The squat looking telescope will also identify the best candidates for future detailed studies by up and coming observatories such as the James Webb Space Telescope (JWST). Hubble's successor, JWST, will be NASA's premier observatory of the next decade, and will serve thousands of astronomers across many disciplines. It will be used to search for, amongst many other things, the signatures of water and methane and other important elements in the quest for habitable words.

“We want to look at atmospheres, following planets in their orbits around the star, we may want to see if a planet has moons, rings, and so on, and we want to provide the best targets for the very large facilities under construction or going into orbit like JWST,” Benz said.

Unlike JWST, which is edging towards a total cost of near $10 billion for the project, Cheops is a small, or S-class, mission in ESA’s science programme. S-class missions have a much shorter time from project start to launch and also much smaller budgets than large- and medium-class missions; as such the budget for CHEOPS barely rose above the 100 million-euro ($110 million) mark.

Not only was it small on costs, it is small in stature. The space telescope stands at just 1.5 metres (4.9 feet) tall, stretches 1.6 metres (5.2 feet) wide, and weighs 273 kilograms.

The squat and unusual-looking satellite is also highly decorative. Lining the sides of the craft are nearly three thousand drawings, submitted by thousands of children as part of especially held competitions designed to engage and inspire the next generation.

The pictures include everything from our own Solar System, starry skies and astronauts, to imaginative illustrations of stars and extrasolar worlds and have been shrunk by a factor of 1000 so that they can be engraved on two 18 x 24 cm titanium plates attached to the satellite.

The hardware might be small, but the mission is big on ambition however.
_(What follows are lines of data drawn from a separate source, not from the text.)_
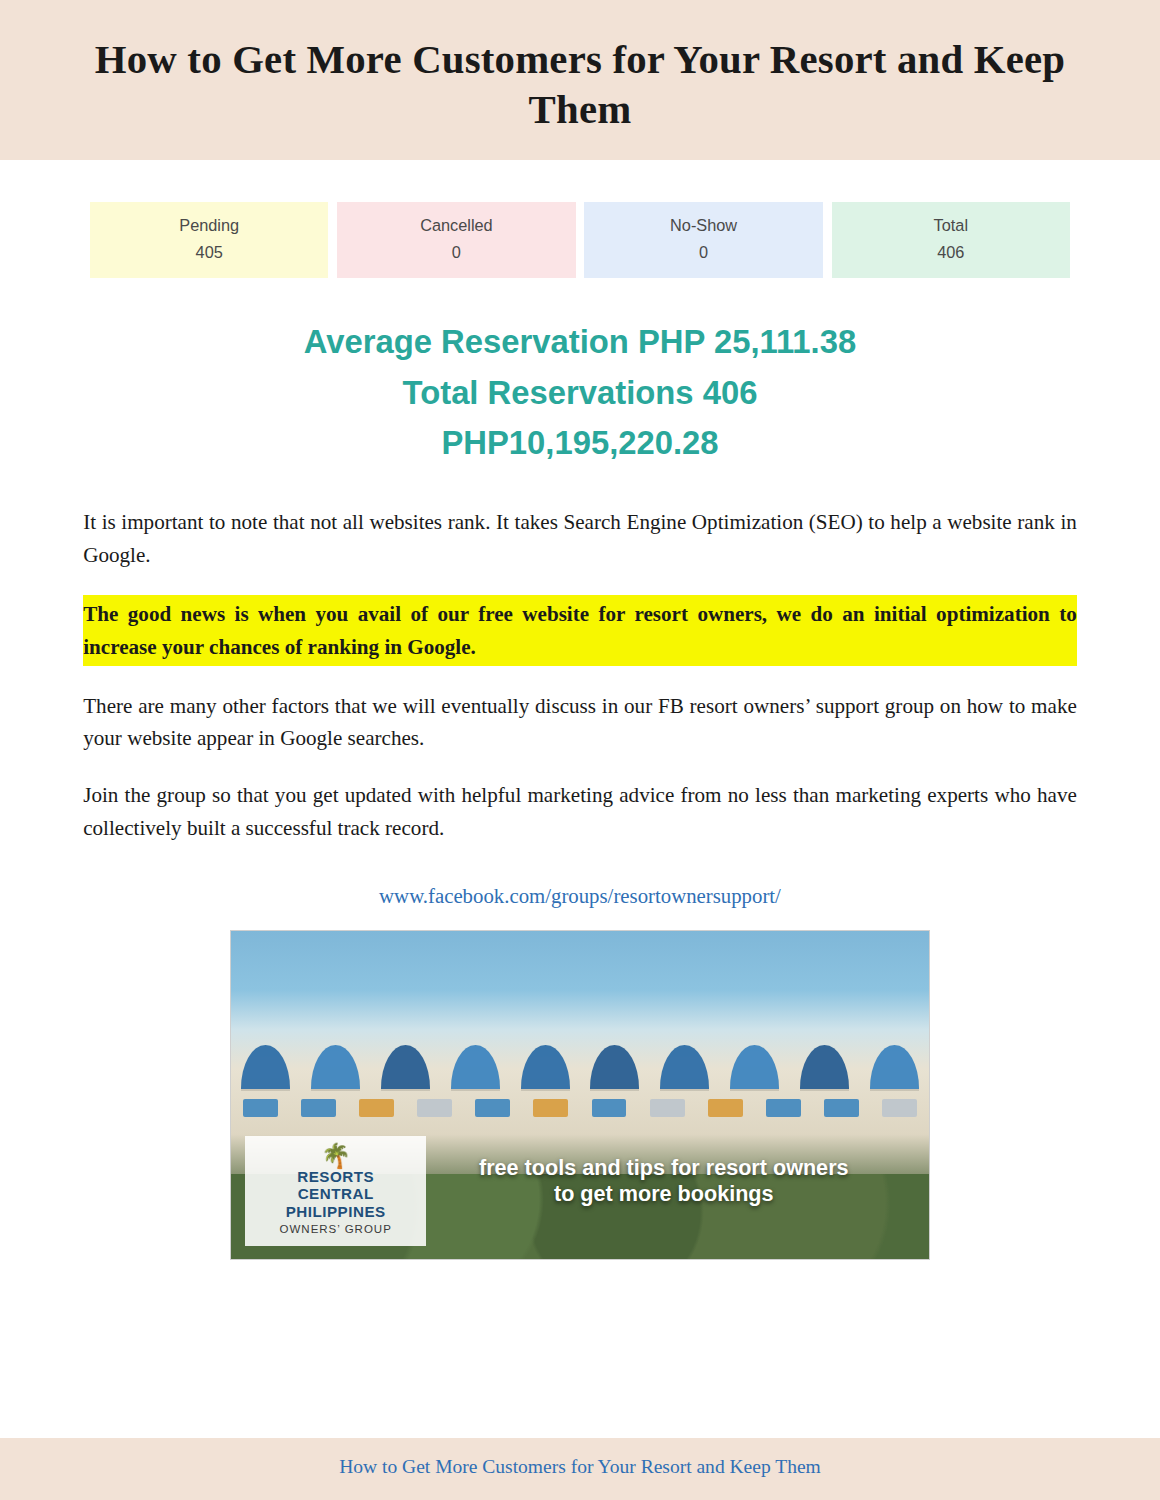How to Get More Customers for Your Resort and Keep Them
Pending 405
Cancelled 0
No-Show 0
Total 406
Average Reservation PHP 25,111.38 Total Reservations 406 PHP10,195,220.28
It is important to note that not all websites rank. It takes Search Engine Optimization (SEO) to help a website rank in Google.
The good news is when you avail of our free website for resort owners, we do an initial optimization to increase your chances of ranking in Google.
There are many other factors that we will eventually discuss in our FB resort owners’ support group on how to make your website appear in Google searches.
Join the group so that you get updated with helpful marketing advice from no less than marketing experts who have collectively built a successful track record.
www.facebook.com/groups/resortownersupport/
🌴
RESORTS CENTRAL PHILIPPINES OWNERS’ GROUP
free tools and tips for resort owners
to get more bookings
How to Get More Customers for Your Resort and Keep Them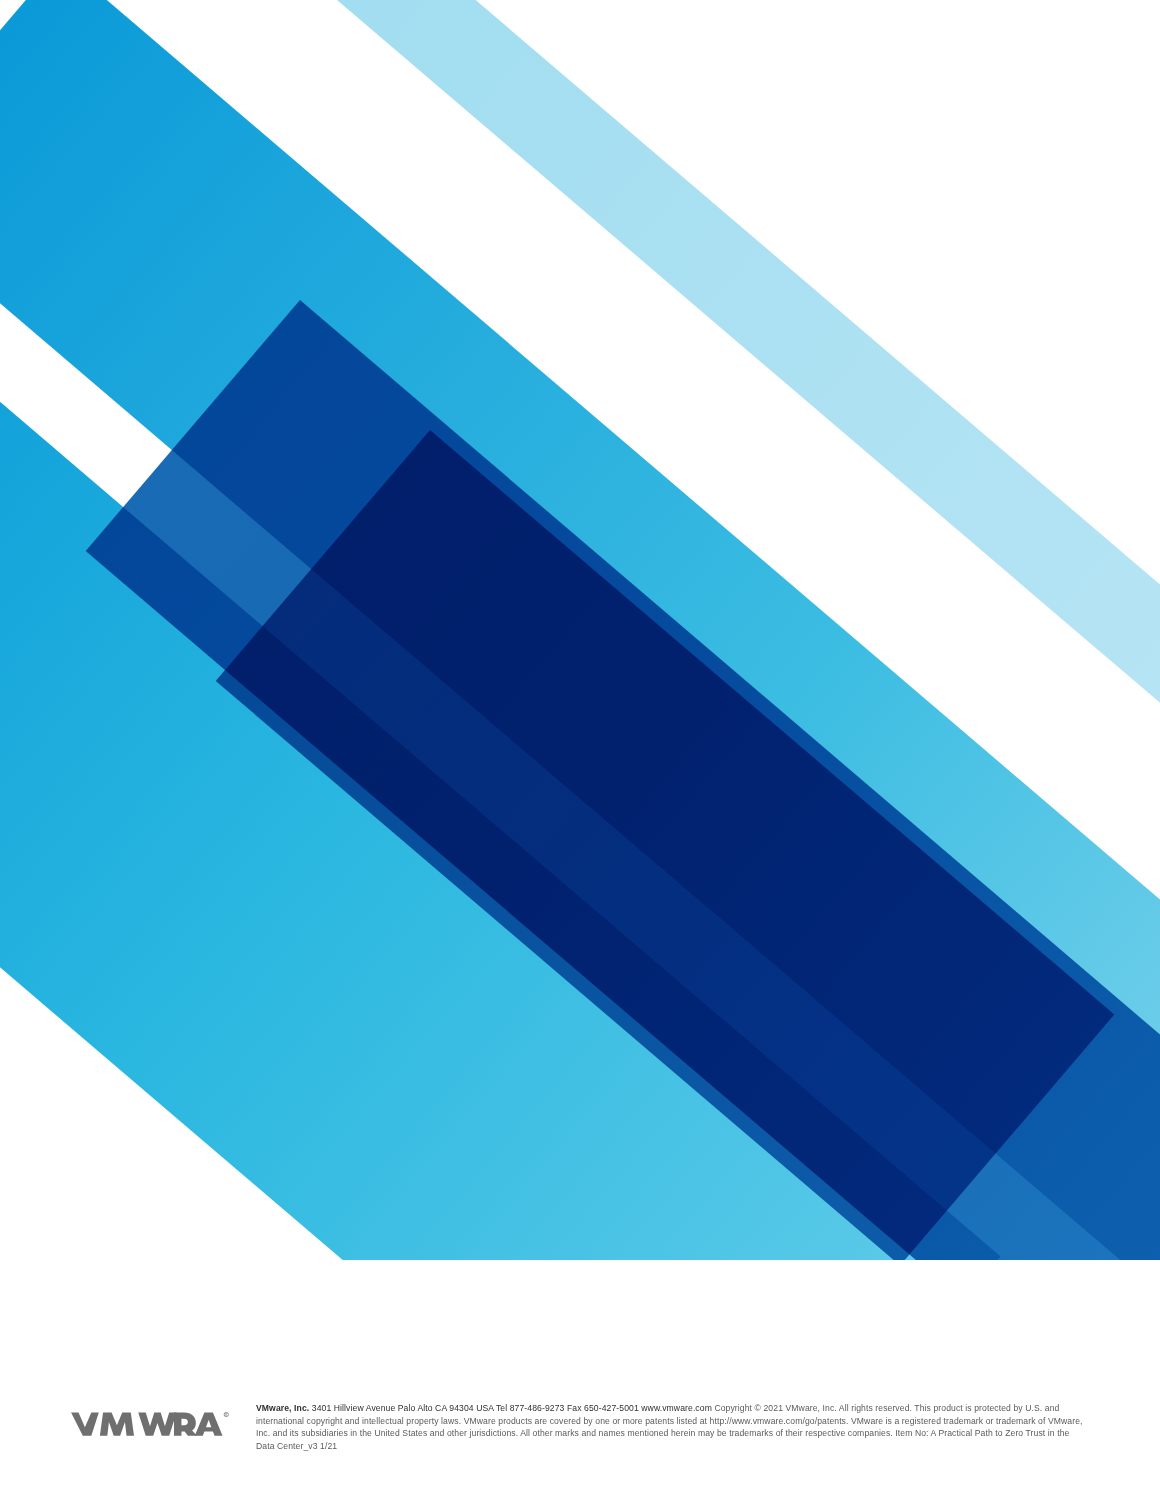R
VMware, Inc. 3401 Hillview Avenue Palo Alto CA 94304 USA Tel 877-486-9273 Fax 650-427-5001 www.vmware.com Copyright © 2021 VMware, Inc. All rights reserved. This product is protected by U.S. and international copyright and intellectual property laws. VMware products are covered by one or more patents listed at http://www.vmware.com/go/patents. VMware is a registered trademark or trademark of VMware, Inc. and its subsidiaries in the United States and other jurisdictions. All other marks and names mentioned herein may be trademarks of their respective companies. Item No: A Practical Path to Zero Trust in the Data Center_v3 1/21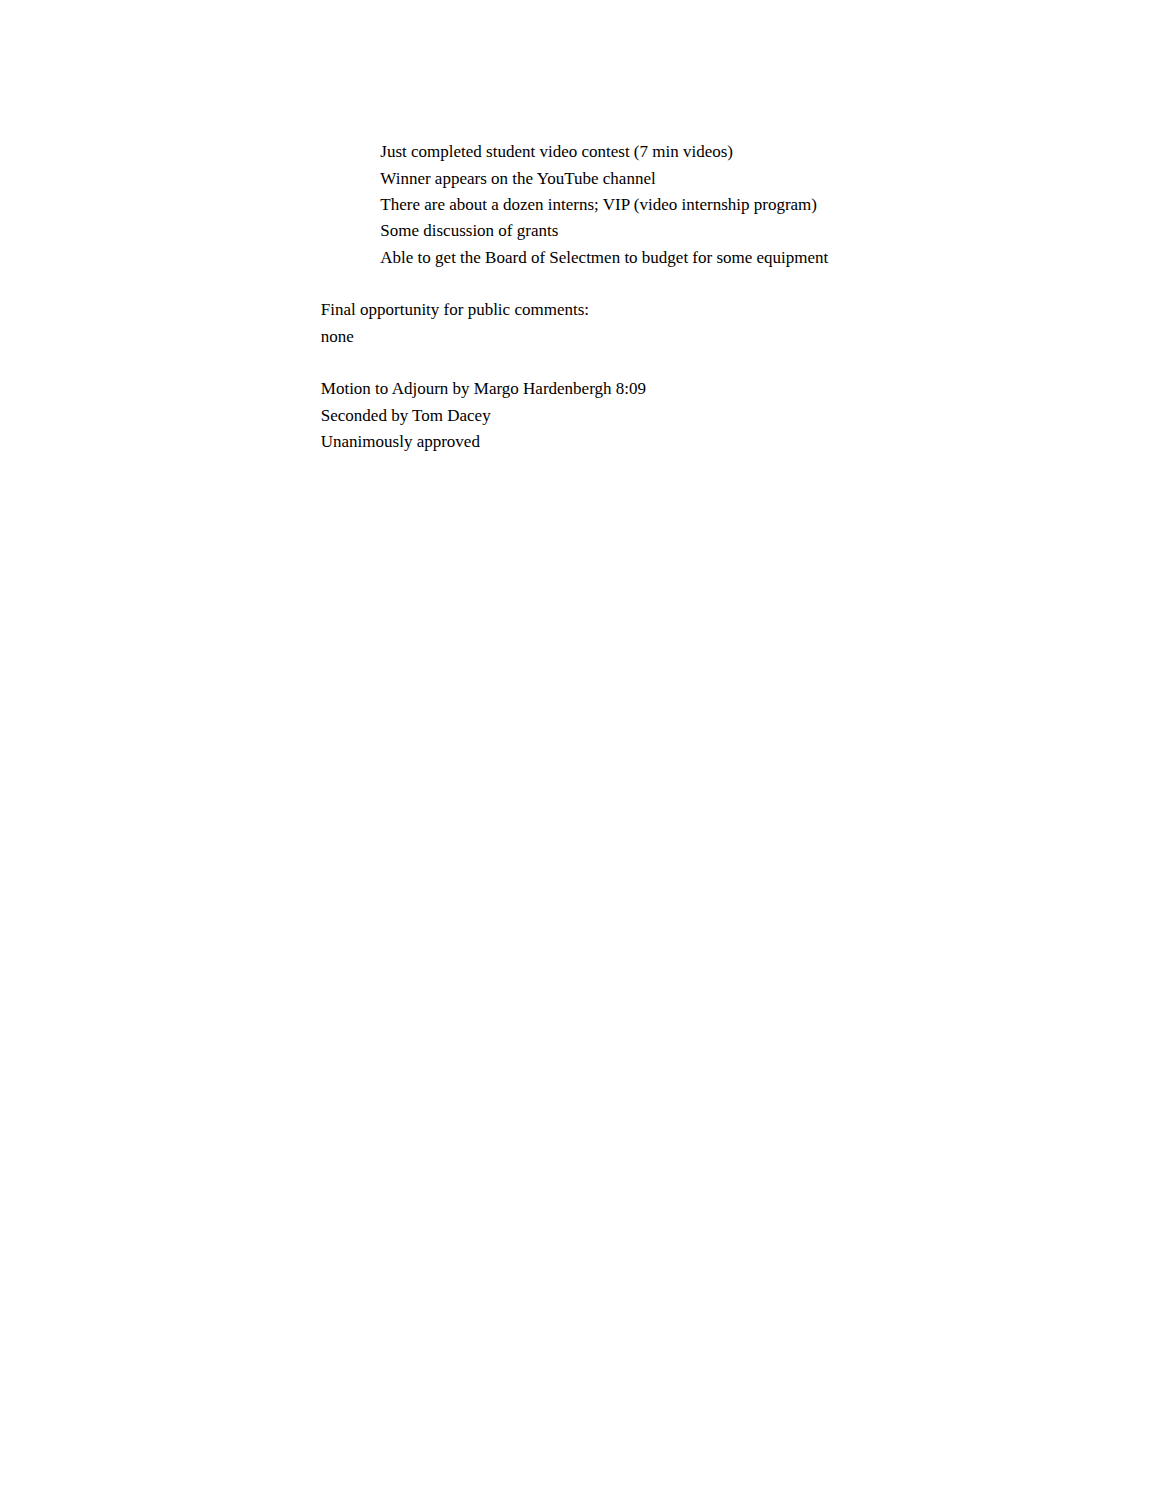Just completed student video contest (7 min videos)
Winner appears on the YouTube channel
There are about a dozen interns; VIP (video internship program)
Some discussion of grants
Able to get the Board of Selectmen to budget for some equipment
Final opportunity for public comments:
none
Motion to Adjourn by Margo Hardenbergh 8:09
Seconded by Tom Dacey
Unanimously approved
Aside from helping to refine the characteristics of 300 pre-selected targets during its three-and-a-half-year primary mission, the detailed information it collates will help astronomers improve their models of the formation and evolution of small planets, with potential implications for our understanding of the evolution of our own Solar System.

“CHEOPS will provide us with key information to understand the structure of small planets, and how they form and evolve. This will be an essential step in a worldwide endeavor … to search for exoplanets like our own Earth,” said Kate Isaak, CHEOPS project scientist at ESA.

“It follows on from CoRoT, from Kepler and from TESS, and it’s the first in a series of three missions from ESA that are dedicated to exoplanet science,” Isaak said.

Those other missions include Plato, that is aimed at studying terrestrial planets in orbits up to the habitable zone of Sun-like stars, and Ariel. Scheduled for launch around 2028, Ariel will be the first mission dedicated to measuring the chemical composition and thermal structures of a large and diverse sample of exoplanets.

For now though, all eyes will be on Cheops tomorrow as it heads for a dawn/dusk orbit at an altitude of 700 kilometres. Also hitching a ride on the Soyuz-Fregat launcher will be the first satellite of the Italian space agency ASI’s Cosmo-SkyMed Second Generation constellation, along with three ‘CubeSats’, including ESA’s OPS-SAT – the world’s first free-for-use, in-orbit testbed for new software, applications and techniques in satellite control.